History
Each summer as evenings shortened, the sheen
on our glacial lake deepened to pewter
and something nameless opened in me
like a time-lapse wounding. Out on the porch,
three generations aligned their breathing
to the synchronized arcs of four wicker rockers.
Griefs were alluded to there in low tones, voices
lifting a long-ago sorrow and letting it sink again
into silence. I was a child, I’d only half-listen,
drifting in and out of their lives and my own.
Over the years, new losses accrued in our family,
the way sheet ice thickened out on the lake.
We were summer people, I never saw it,
but the story goes there was always one evening
deep into winter when wolves would appear
crossing the ice in a ghostly light, as if on tiptoe—
a silent, unlikely procession of lives the locals
claimed had always lived in those woods.
On the far shore, under the northern lights,
they’d take up their burden of keening:
an unearthly beauty. Or, so we were told.

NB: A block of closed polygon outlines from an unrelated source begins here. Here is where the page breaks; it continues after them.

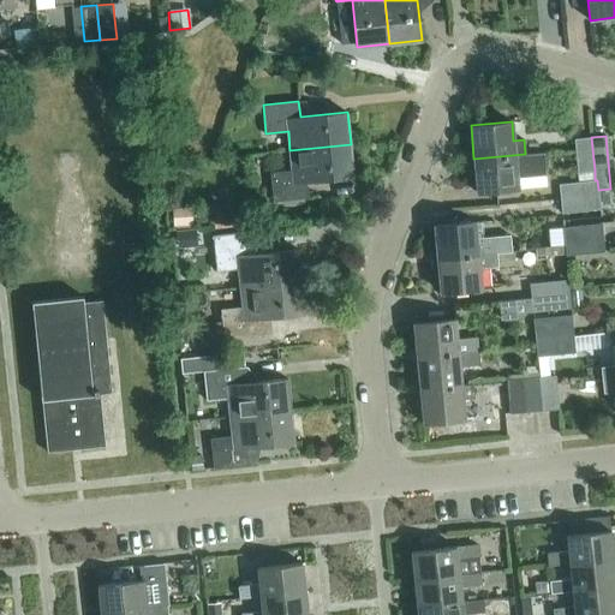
[(595,171),(591,137),(574,139),(578,173),(595,171)]
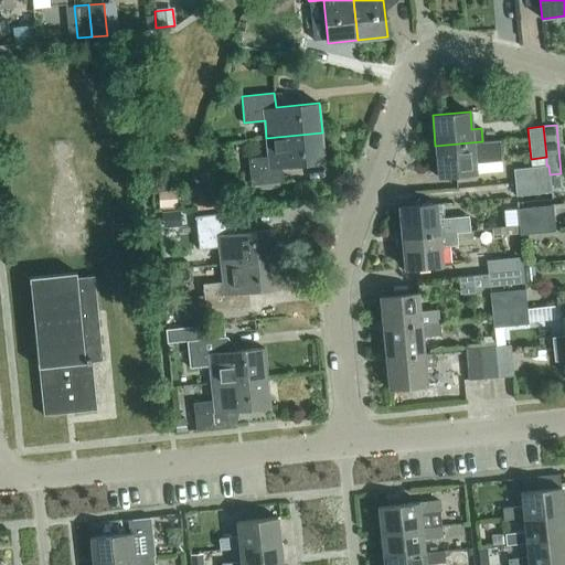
[(324,162),(322,132),(266,138),(268,156),(248,158),(251,184),(283,181),(281,167),(324,162)]
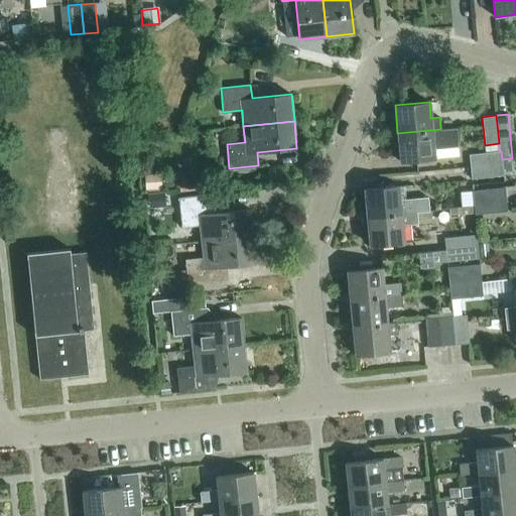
[(457,128),(440,130),(440,129),(397,133),(400,160),(459,155),(457,128)]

Who can say in the far North what’s true?
Our elders are gone now, the rest of us scattered.
Often, I dream myself back in that cabin,
hearing the quiet voices and trying to fill in
the missing bits of our story.
Was there a time when wolves moved soundlessly
through the forest, when our shallow lake
ran cold and deep and lumber trucks rumbled
out on the highway, the mines still thriving?
What am I to believe of those earlier lives
of hurt and endurance that passed into mine
and became mine to guard, until one day
I understood I would have to love them?